Maker: Terence Nelson with manufacturer: Sensor City
Temporary Custodians Platform
Temporary Custodians Platform is an interactive website, which will host an innovative and accessible public database of artworks – an important new cultural resource for the region. It will provide a platform for private collections, including the collections of a sample of small to medium sized collectors, plus ‘Temporary Custodians of Islington Mill’, a collectively owned artwork created by Maurice Carlin and currently held by 80 individuals.

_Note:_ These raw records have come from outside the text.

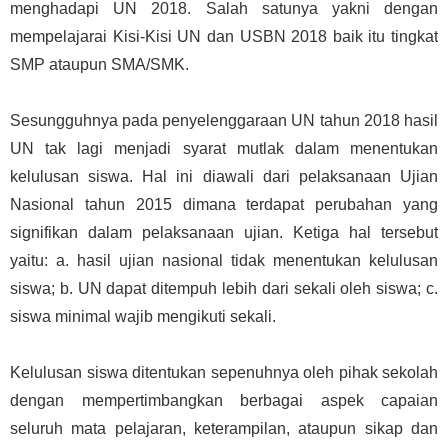
menghadapi UN 2018. Salah satunya yakni dengan
mempelajarai Kisi-Kisi UN dan USBN 2018 baik itu tingkat
SMP ataupun SMA/SMK.
Sesungguhnya pada penyelenggaraan UN tahun 2018 hasil
UN tak lagi menjadi syarat mutlak dalam menentukan
kelulusan siswa. Hal ini diawali dari pelaksanaan Ujian
Nasional tahun 2015 dimana terdapat perubahan yang
signifikan dalam pelaksanaan ujian. Ketiga hal tersebut
yaitu: a. hasil ujian nasional tidak menentukan kelulusan
siswa; b. UN dapat ditempuh lebih dari sekali oleh siswa; c.
siswa minimal wajib mengikuti sekali.
Kelulusan siswa ditentukan sepenuhnya oleh pihak sekolah
dengan mempertimbangkan berbagai aspek capaian
seluruh mata pelajaran, keterampilan, ataupun sikap dan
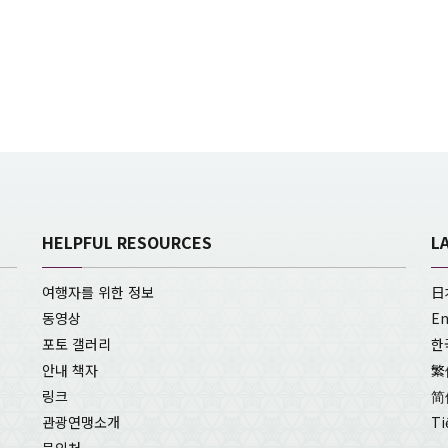
HELPFUL RESOURCES
L
여행자를 위한 정보
日
동영상
En
포토 갤러리
한
안내 책자
繁
링크
简
관광연맹소개
Ti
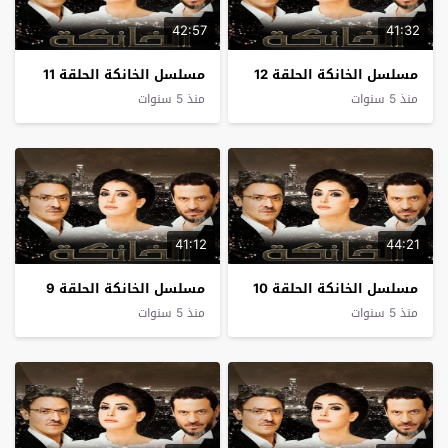
42:57
41:32
مسلسل الخانكة الحلقة 12
مسلسل الخانكة الحلقة 11
منذ 5 سنوات
منذ 5 سنوات
41:12
44:21
مسلسل الخانكة الحلقة 10
مسلسل الخانكة الحلقة 9
منذ 5 سنوات
منذ 5 سنوات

This project aims to disrupt the current art market and collecting system, which limits notions of success for artists; concentrates wealth and opportunity in large urban international centres such as London, and excludes all but the wealthiest tiers of society. This project will prototype an alternative collaborative model, by bringing together the burgeoning collector community in the North West.
Maker: Res and manufacturer Origens Medialab
Origami Pulse will produce a unique range of origami paper, printed with original art work and crystalline forms of happiness-producing chemicals. Each sheet of Origami paper contains serotonin, oxytocin, dopamine and endorphins – meaning that people will literally be able to fold happiness.
It has been created to combat the current mental health challenges facing the UK, which cause over £26.1 billion of lost earnings every year in the UK. Origami Pulse paper, alongside a combination of workshops, a website, cards designed specifically for mental health and a library with quotes and inspirations, will revolutionise the communication of emotional states in modern society.
The fusion of the ancient art form of origami with modern manufacturing and communication processes, will result in bespoke workshops cards and kits, creating solutions for the mental health challenges experienced by one in four people in the UK.
Maker: Mobile Craft 4 U and manufacturer: Re-wrapped
The OpenMaker finalists are due to be announced later this month, and will collectively share a funding pot of more than €100,000.